::: EXERCISE PASSAGE :::

S&P 500 and Nasdaq fall for a fourth day on spiking rates to cap the first trading week of 2022
Stocks fell on Friday to end a rough first trading week of the year, as tech shares were battered by rising interest rates.
The Nasdaq Composite dropped another 0.9% on Friday to close at 14,935.90. The S&P 500 fell 0.4% to 4,677.03 for its first four-day losing streak since September. The Dow Jones Industrial Average lost 4.81 points, or about 0.01%, to close at 36,231.66.
The tech-heavy Nasdaq posted its worst week since February 2021, down about 4.5% in the first five trading days of 2022. The S&P 500 was off by 1.8%, while the Dow lost only 0.29% as investors rotated into some value stocks amid the rise in rates.
“The stock market is undergoing somewhat of a transition right now, after a very strong 2021,” said Jay Pestrichelli, co-founder of ZEGA Financial. “We are seeing more volatility in individual stocks compared to the indexes, and we are seeing a change in leadership in the market, as investors reconsider the high-flying tech stocks of 2021 as interest rates rise.”
The 10-year Treasury yield topped 1.8% on Friday, continuing its 2022 run from a 2021 year-end level of just 1.51%. The release of the Federal Reserve’s December meeting minutes on Wednesday were the major catalyst for the rate move. The meeting notes showed the central bank is ready to dial back its economic help more rapidly than some had anticipated, including taking steps to shrink its balance sheet while raising rates.
“A shift in Fed policy often injects volatility into markets,” said Keith Lerner, chief market strategist at Truist.
Tech stocks lost ground further on Friday as yields jumped. With rates rising rapidly, investors are dumping riskier stocks trading on high valuations based on estimates of profit growth far off in the future.
Microchip Technology was one of the biggest decliners in the Nasdaq, down 3.9%. Other semiconductor stocks fell too, with Nvidia and AMD both down more than 3%. Netflix fell 2.2%. Twilio lost 3.5%.

::: EXTRACTED DATA :::

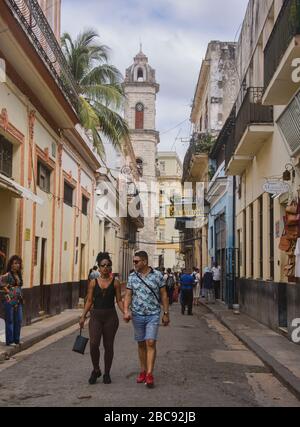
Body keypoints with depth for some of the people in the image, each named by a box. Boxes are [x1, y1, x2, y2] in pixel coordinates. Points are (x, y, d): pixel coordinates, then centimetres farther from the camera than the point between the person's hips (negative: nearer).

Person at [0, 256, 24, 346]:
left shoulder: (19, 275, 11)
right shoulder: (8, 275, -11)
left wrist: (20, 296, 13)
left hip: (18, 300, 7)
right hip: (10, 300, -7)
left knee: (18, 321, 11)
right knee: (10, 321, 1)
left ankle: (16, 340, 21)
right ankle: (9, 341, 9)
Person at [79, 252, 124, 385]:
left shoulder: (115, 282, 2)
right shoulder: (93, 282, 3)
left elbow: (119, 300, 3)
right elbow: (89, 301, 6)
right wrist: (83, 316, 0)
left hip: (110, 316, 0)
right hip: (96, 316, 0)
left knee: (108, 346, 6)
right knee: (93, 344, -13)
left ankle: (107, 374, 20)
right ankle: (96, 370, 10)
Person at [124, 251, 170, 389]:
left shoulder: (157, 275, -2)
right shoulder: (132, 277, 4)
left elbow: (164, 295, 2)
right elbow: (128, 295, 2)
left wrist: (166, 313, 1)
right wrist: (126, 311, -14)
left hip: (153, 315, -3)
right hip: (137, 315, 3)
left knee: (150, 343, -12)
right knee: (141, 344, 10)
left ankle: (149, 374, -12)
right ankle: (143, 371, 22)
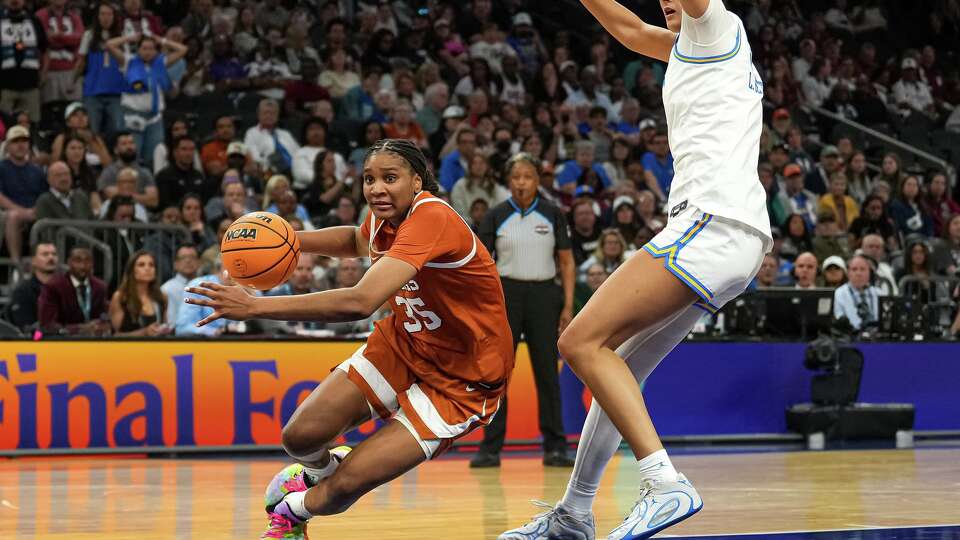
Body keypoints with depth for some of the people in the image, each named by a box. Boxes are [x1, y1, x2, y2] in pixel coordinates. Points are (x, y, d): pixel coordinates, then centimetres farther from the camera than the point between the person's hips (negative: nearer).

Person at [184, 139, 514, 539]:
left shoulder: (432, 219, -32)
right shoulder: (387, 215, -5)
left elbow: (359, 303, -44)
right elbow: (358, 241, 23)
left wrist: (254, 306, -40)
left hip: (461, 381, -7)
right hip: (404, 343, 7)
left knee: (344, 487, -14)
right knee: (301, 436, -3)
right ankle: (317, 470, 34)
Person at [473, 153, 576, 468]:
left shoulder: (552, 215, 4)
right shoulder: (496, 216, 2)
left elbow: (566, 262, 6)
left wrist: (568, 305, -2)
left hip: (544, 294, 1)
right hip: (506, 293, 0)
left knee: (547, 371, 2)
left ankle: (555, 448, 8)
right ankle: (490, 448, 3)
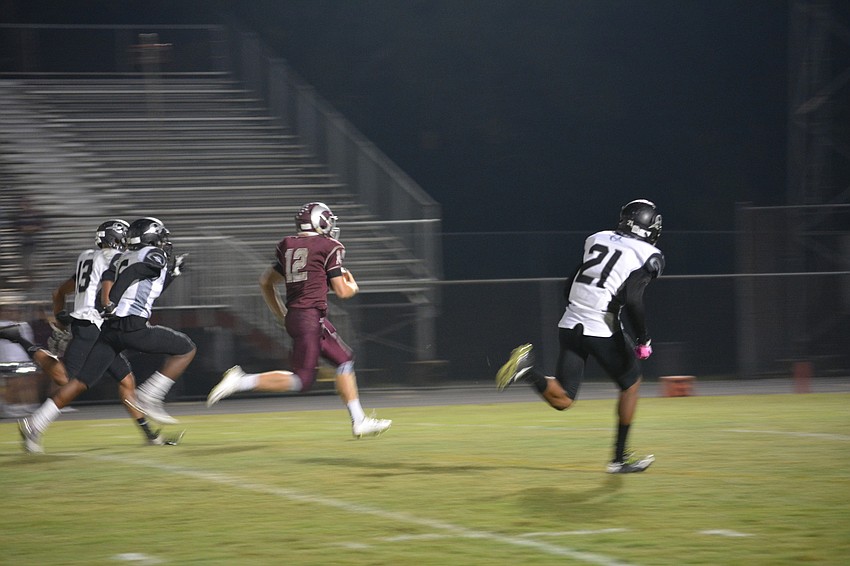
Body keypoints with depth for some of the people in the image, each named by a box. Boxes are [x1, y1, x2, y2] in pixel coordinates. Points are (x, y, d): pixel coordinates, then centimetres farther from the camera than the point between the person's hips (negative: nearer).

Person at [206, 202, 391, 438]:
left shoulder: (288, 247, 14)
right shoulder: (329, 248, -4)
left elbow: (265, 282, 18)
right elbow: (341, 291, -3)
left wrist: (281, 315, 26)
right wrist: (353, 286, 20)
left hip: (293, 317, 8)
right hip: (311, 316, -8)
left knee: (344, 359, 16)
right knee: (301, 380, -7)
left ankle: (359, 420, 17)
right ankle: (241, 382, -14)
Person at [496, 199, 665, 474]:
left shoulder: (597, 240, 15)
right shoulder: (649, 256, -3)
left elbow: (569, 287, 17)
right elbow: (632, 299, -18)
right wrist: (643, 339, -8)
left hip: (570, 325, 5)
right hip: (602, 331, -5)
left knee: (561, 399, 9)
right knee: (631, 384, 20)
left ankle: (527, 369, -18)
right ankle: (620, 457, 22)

:::

# WORK ORDER:
Continue the article about the stock market's first trading week of 2022 from the point where it stops. The entries are unrelated to the article about the stock market's first trading week of 2022.

# ANSWER BOX:
Disappointing jobs report
On Friday, the Labor Department reported the U.S. economy added far fewer jobs in December than expected. The nonfarm payrolls report showed an increase of 199,000 in December, though economists had expected growth of 422,000, according to Dow Jones.
While the headline number disappointed, there were some things in this jobs report that pointed to an improving economic picture and higher inflation. Average hourly earnings increased by 0.6%, above expectations. And the unemployment rate fell to 3.9%, the lowest level since February 2020 and well below the 4.1% expected.
So after some digestion following the jobs report, yields continued their march higher.
Software stocks were among the hardest hit shares for the week amid the rotation out of tech, with Salesforce down 10%, and Adobe down more than 9% for the week. CrowdStrike moved 7.7% lower. Nearly all megacap tech stocks finished the week lower. Netflix has lost 10% for the week, Microsoft which ended the day slightly higher, fell 6.6% for the week. Alphabet fell more than 5%.
However, while tech stocks drove most of the market losses, value names showed strength, particularly among energy and financial stocks. Schlumberger and Hess climbed about 17% for the week. Wells Fargo rose 14.1% this week, and Regions Financial gained 15.2%.
Elsewhere, GameStop shares jumped 7.3% Friday following news that the company is venturing into the crypto world with investments in a marketplace for nonfungible tokens and digital currency partnerships to create games and other items.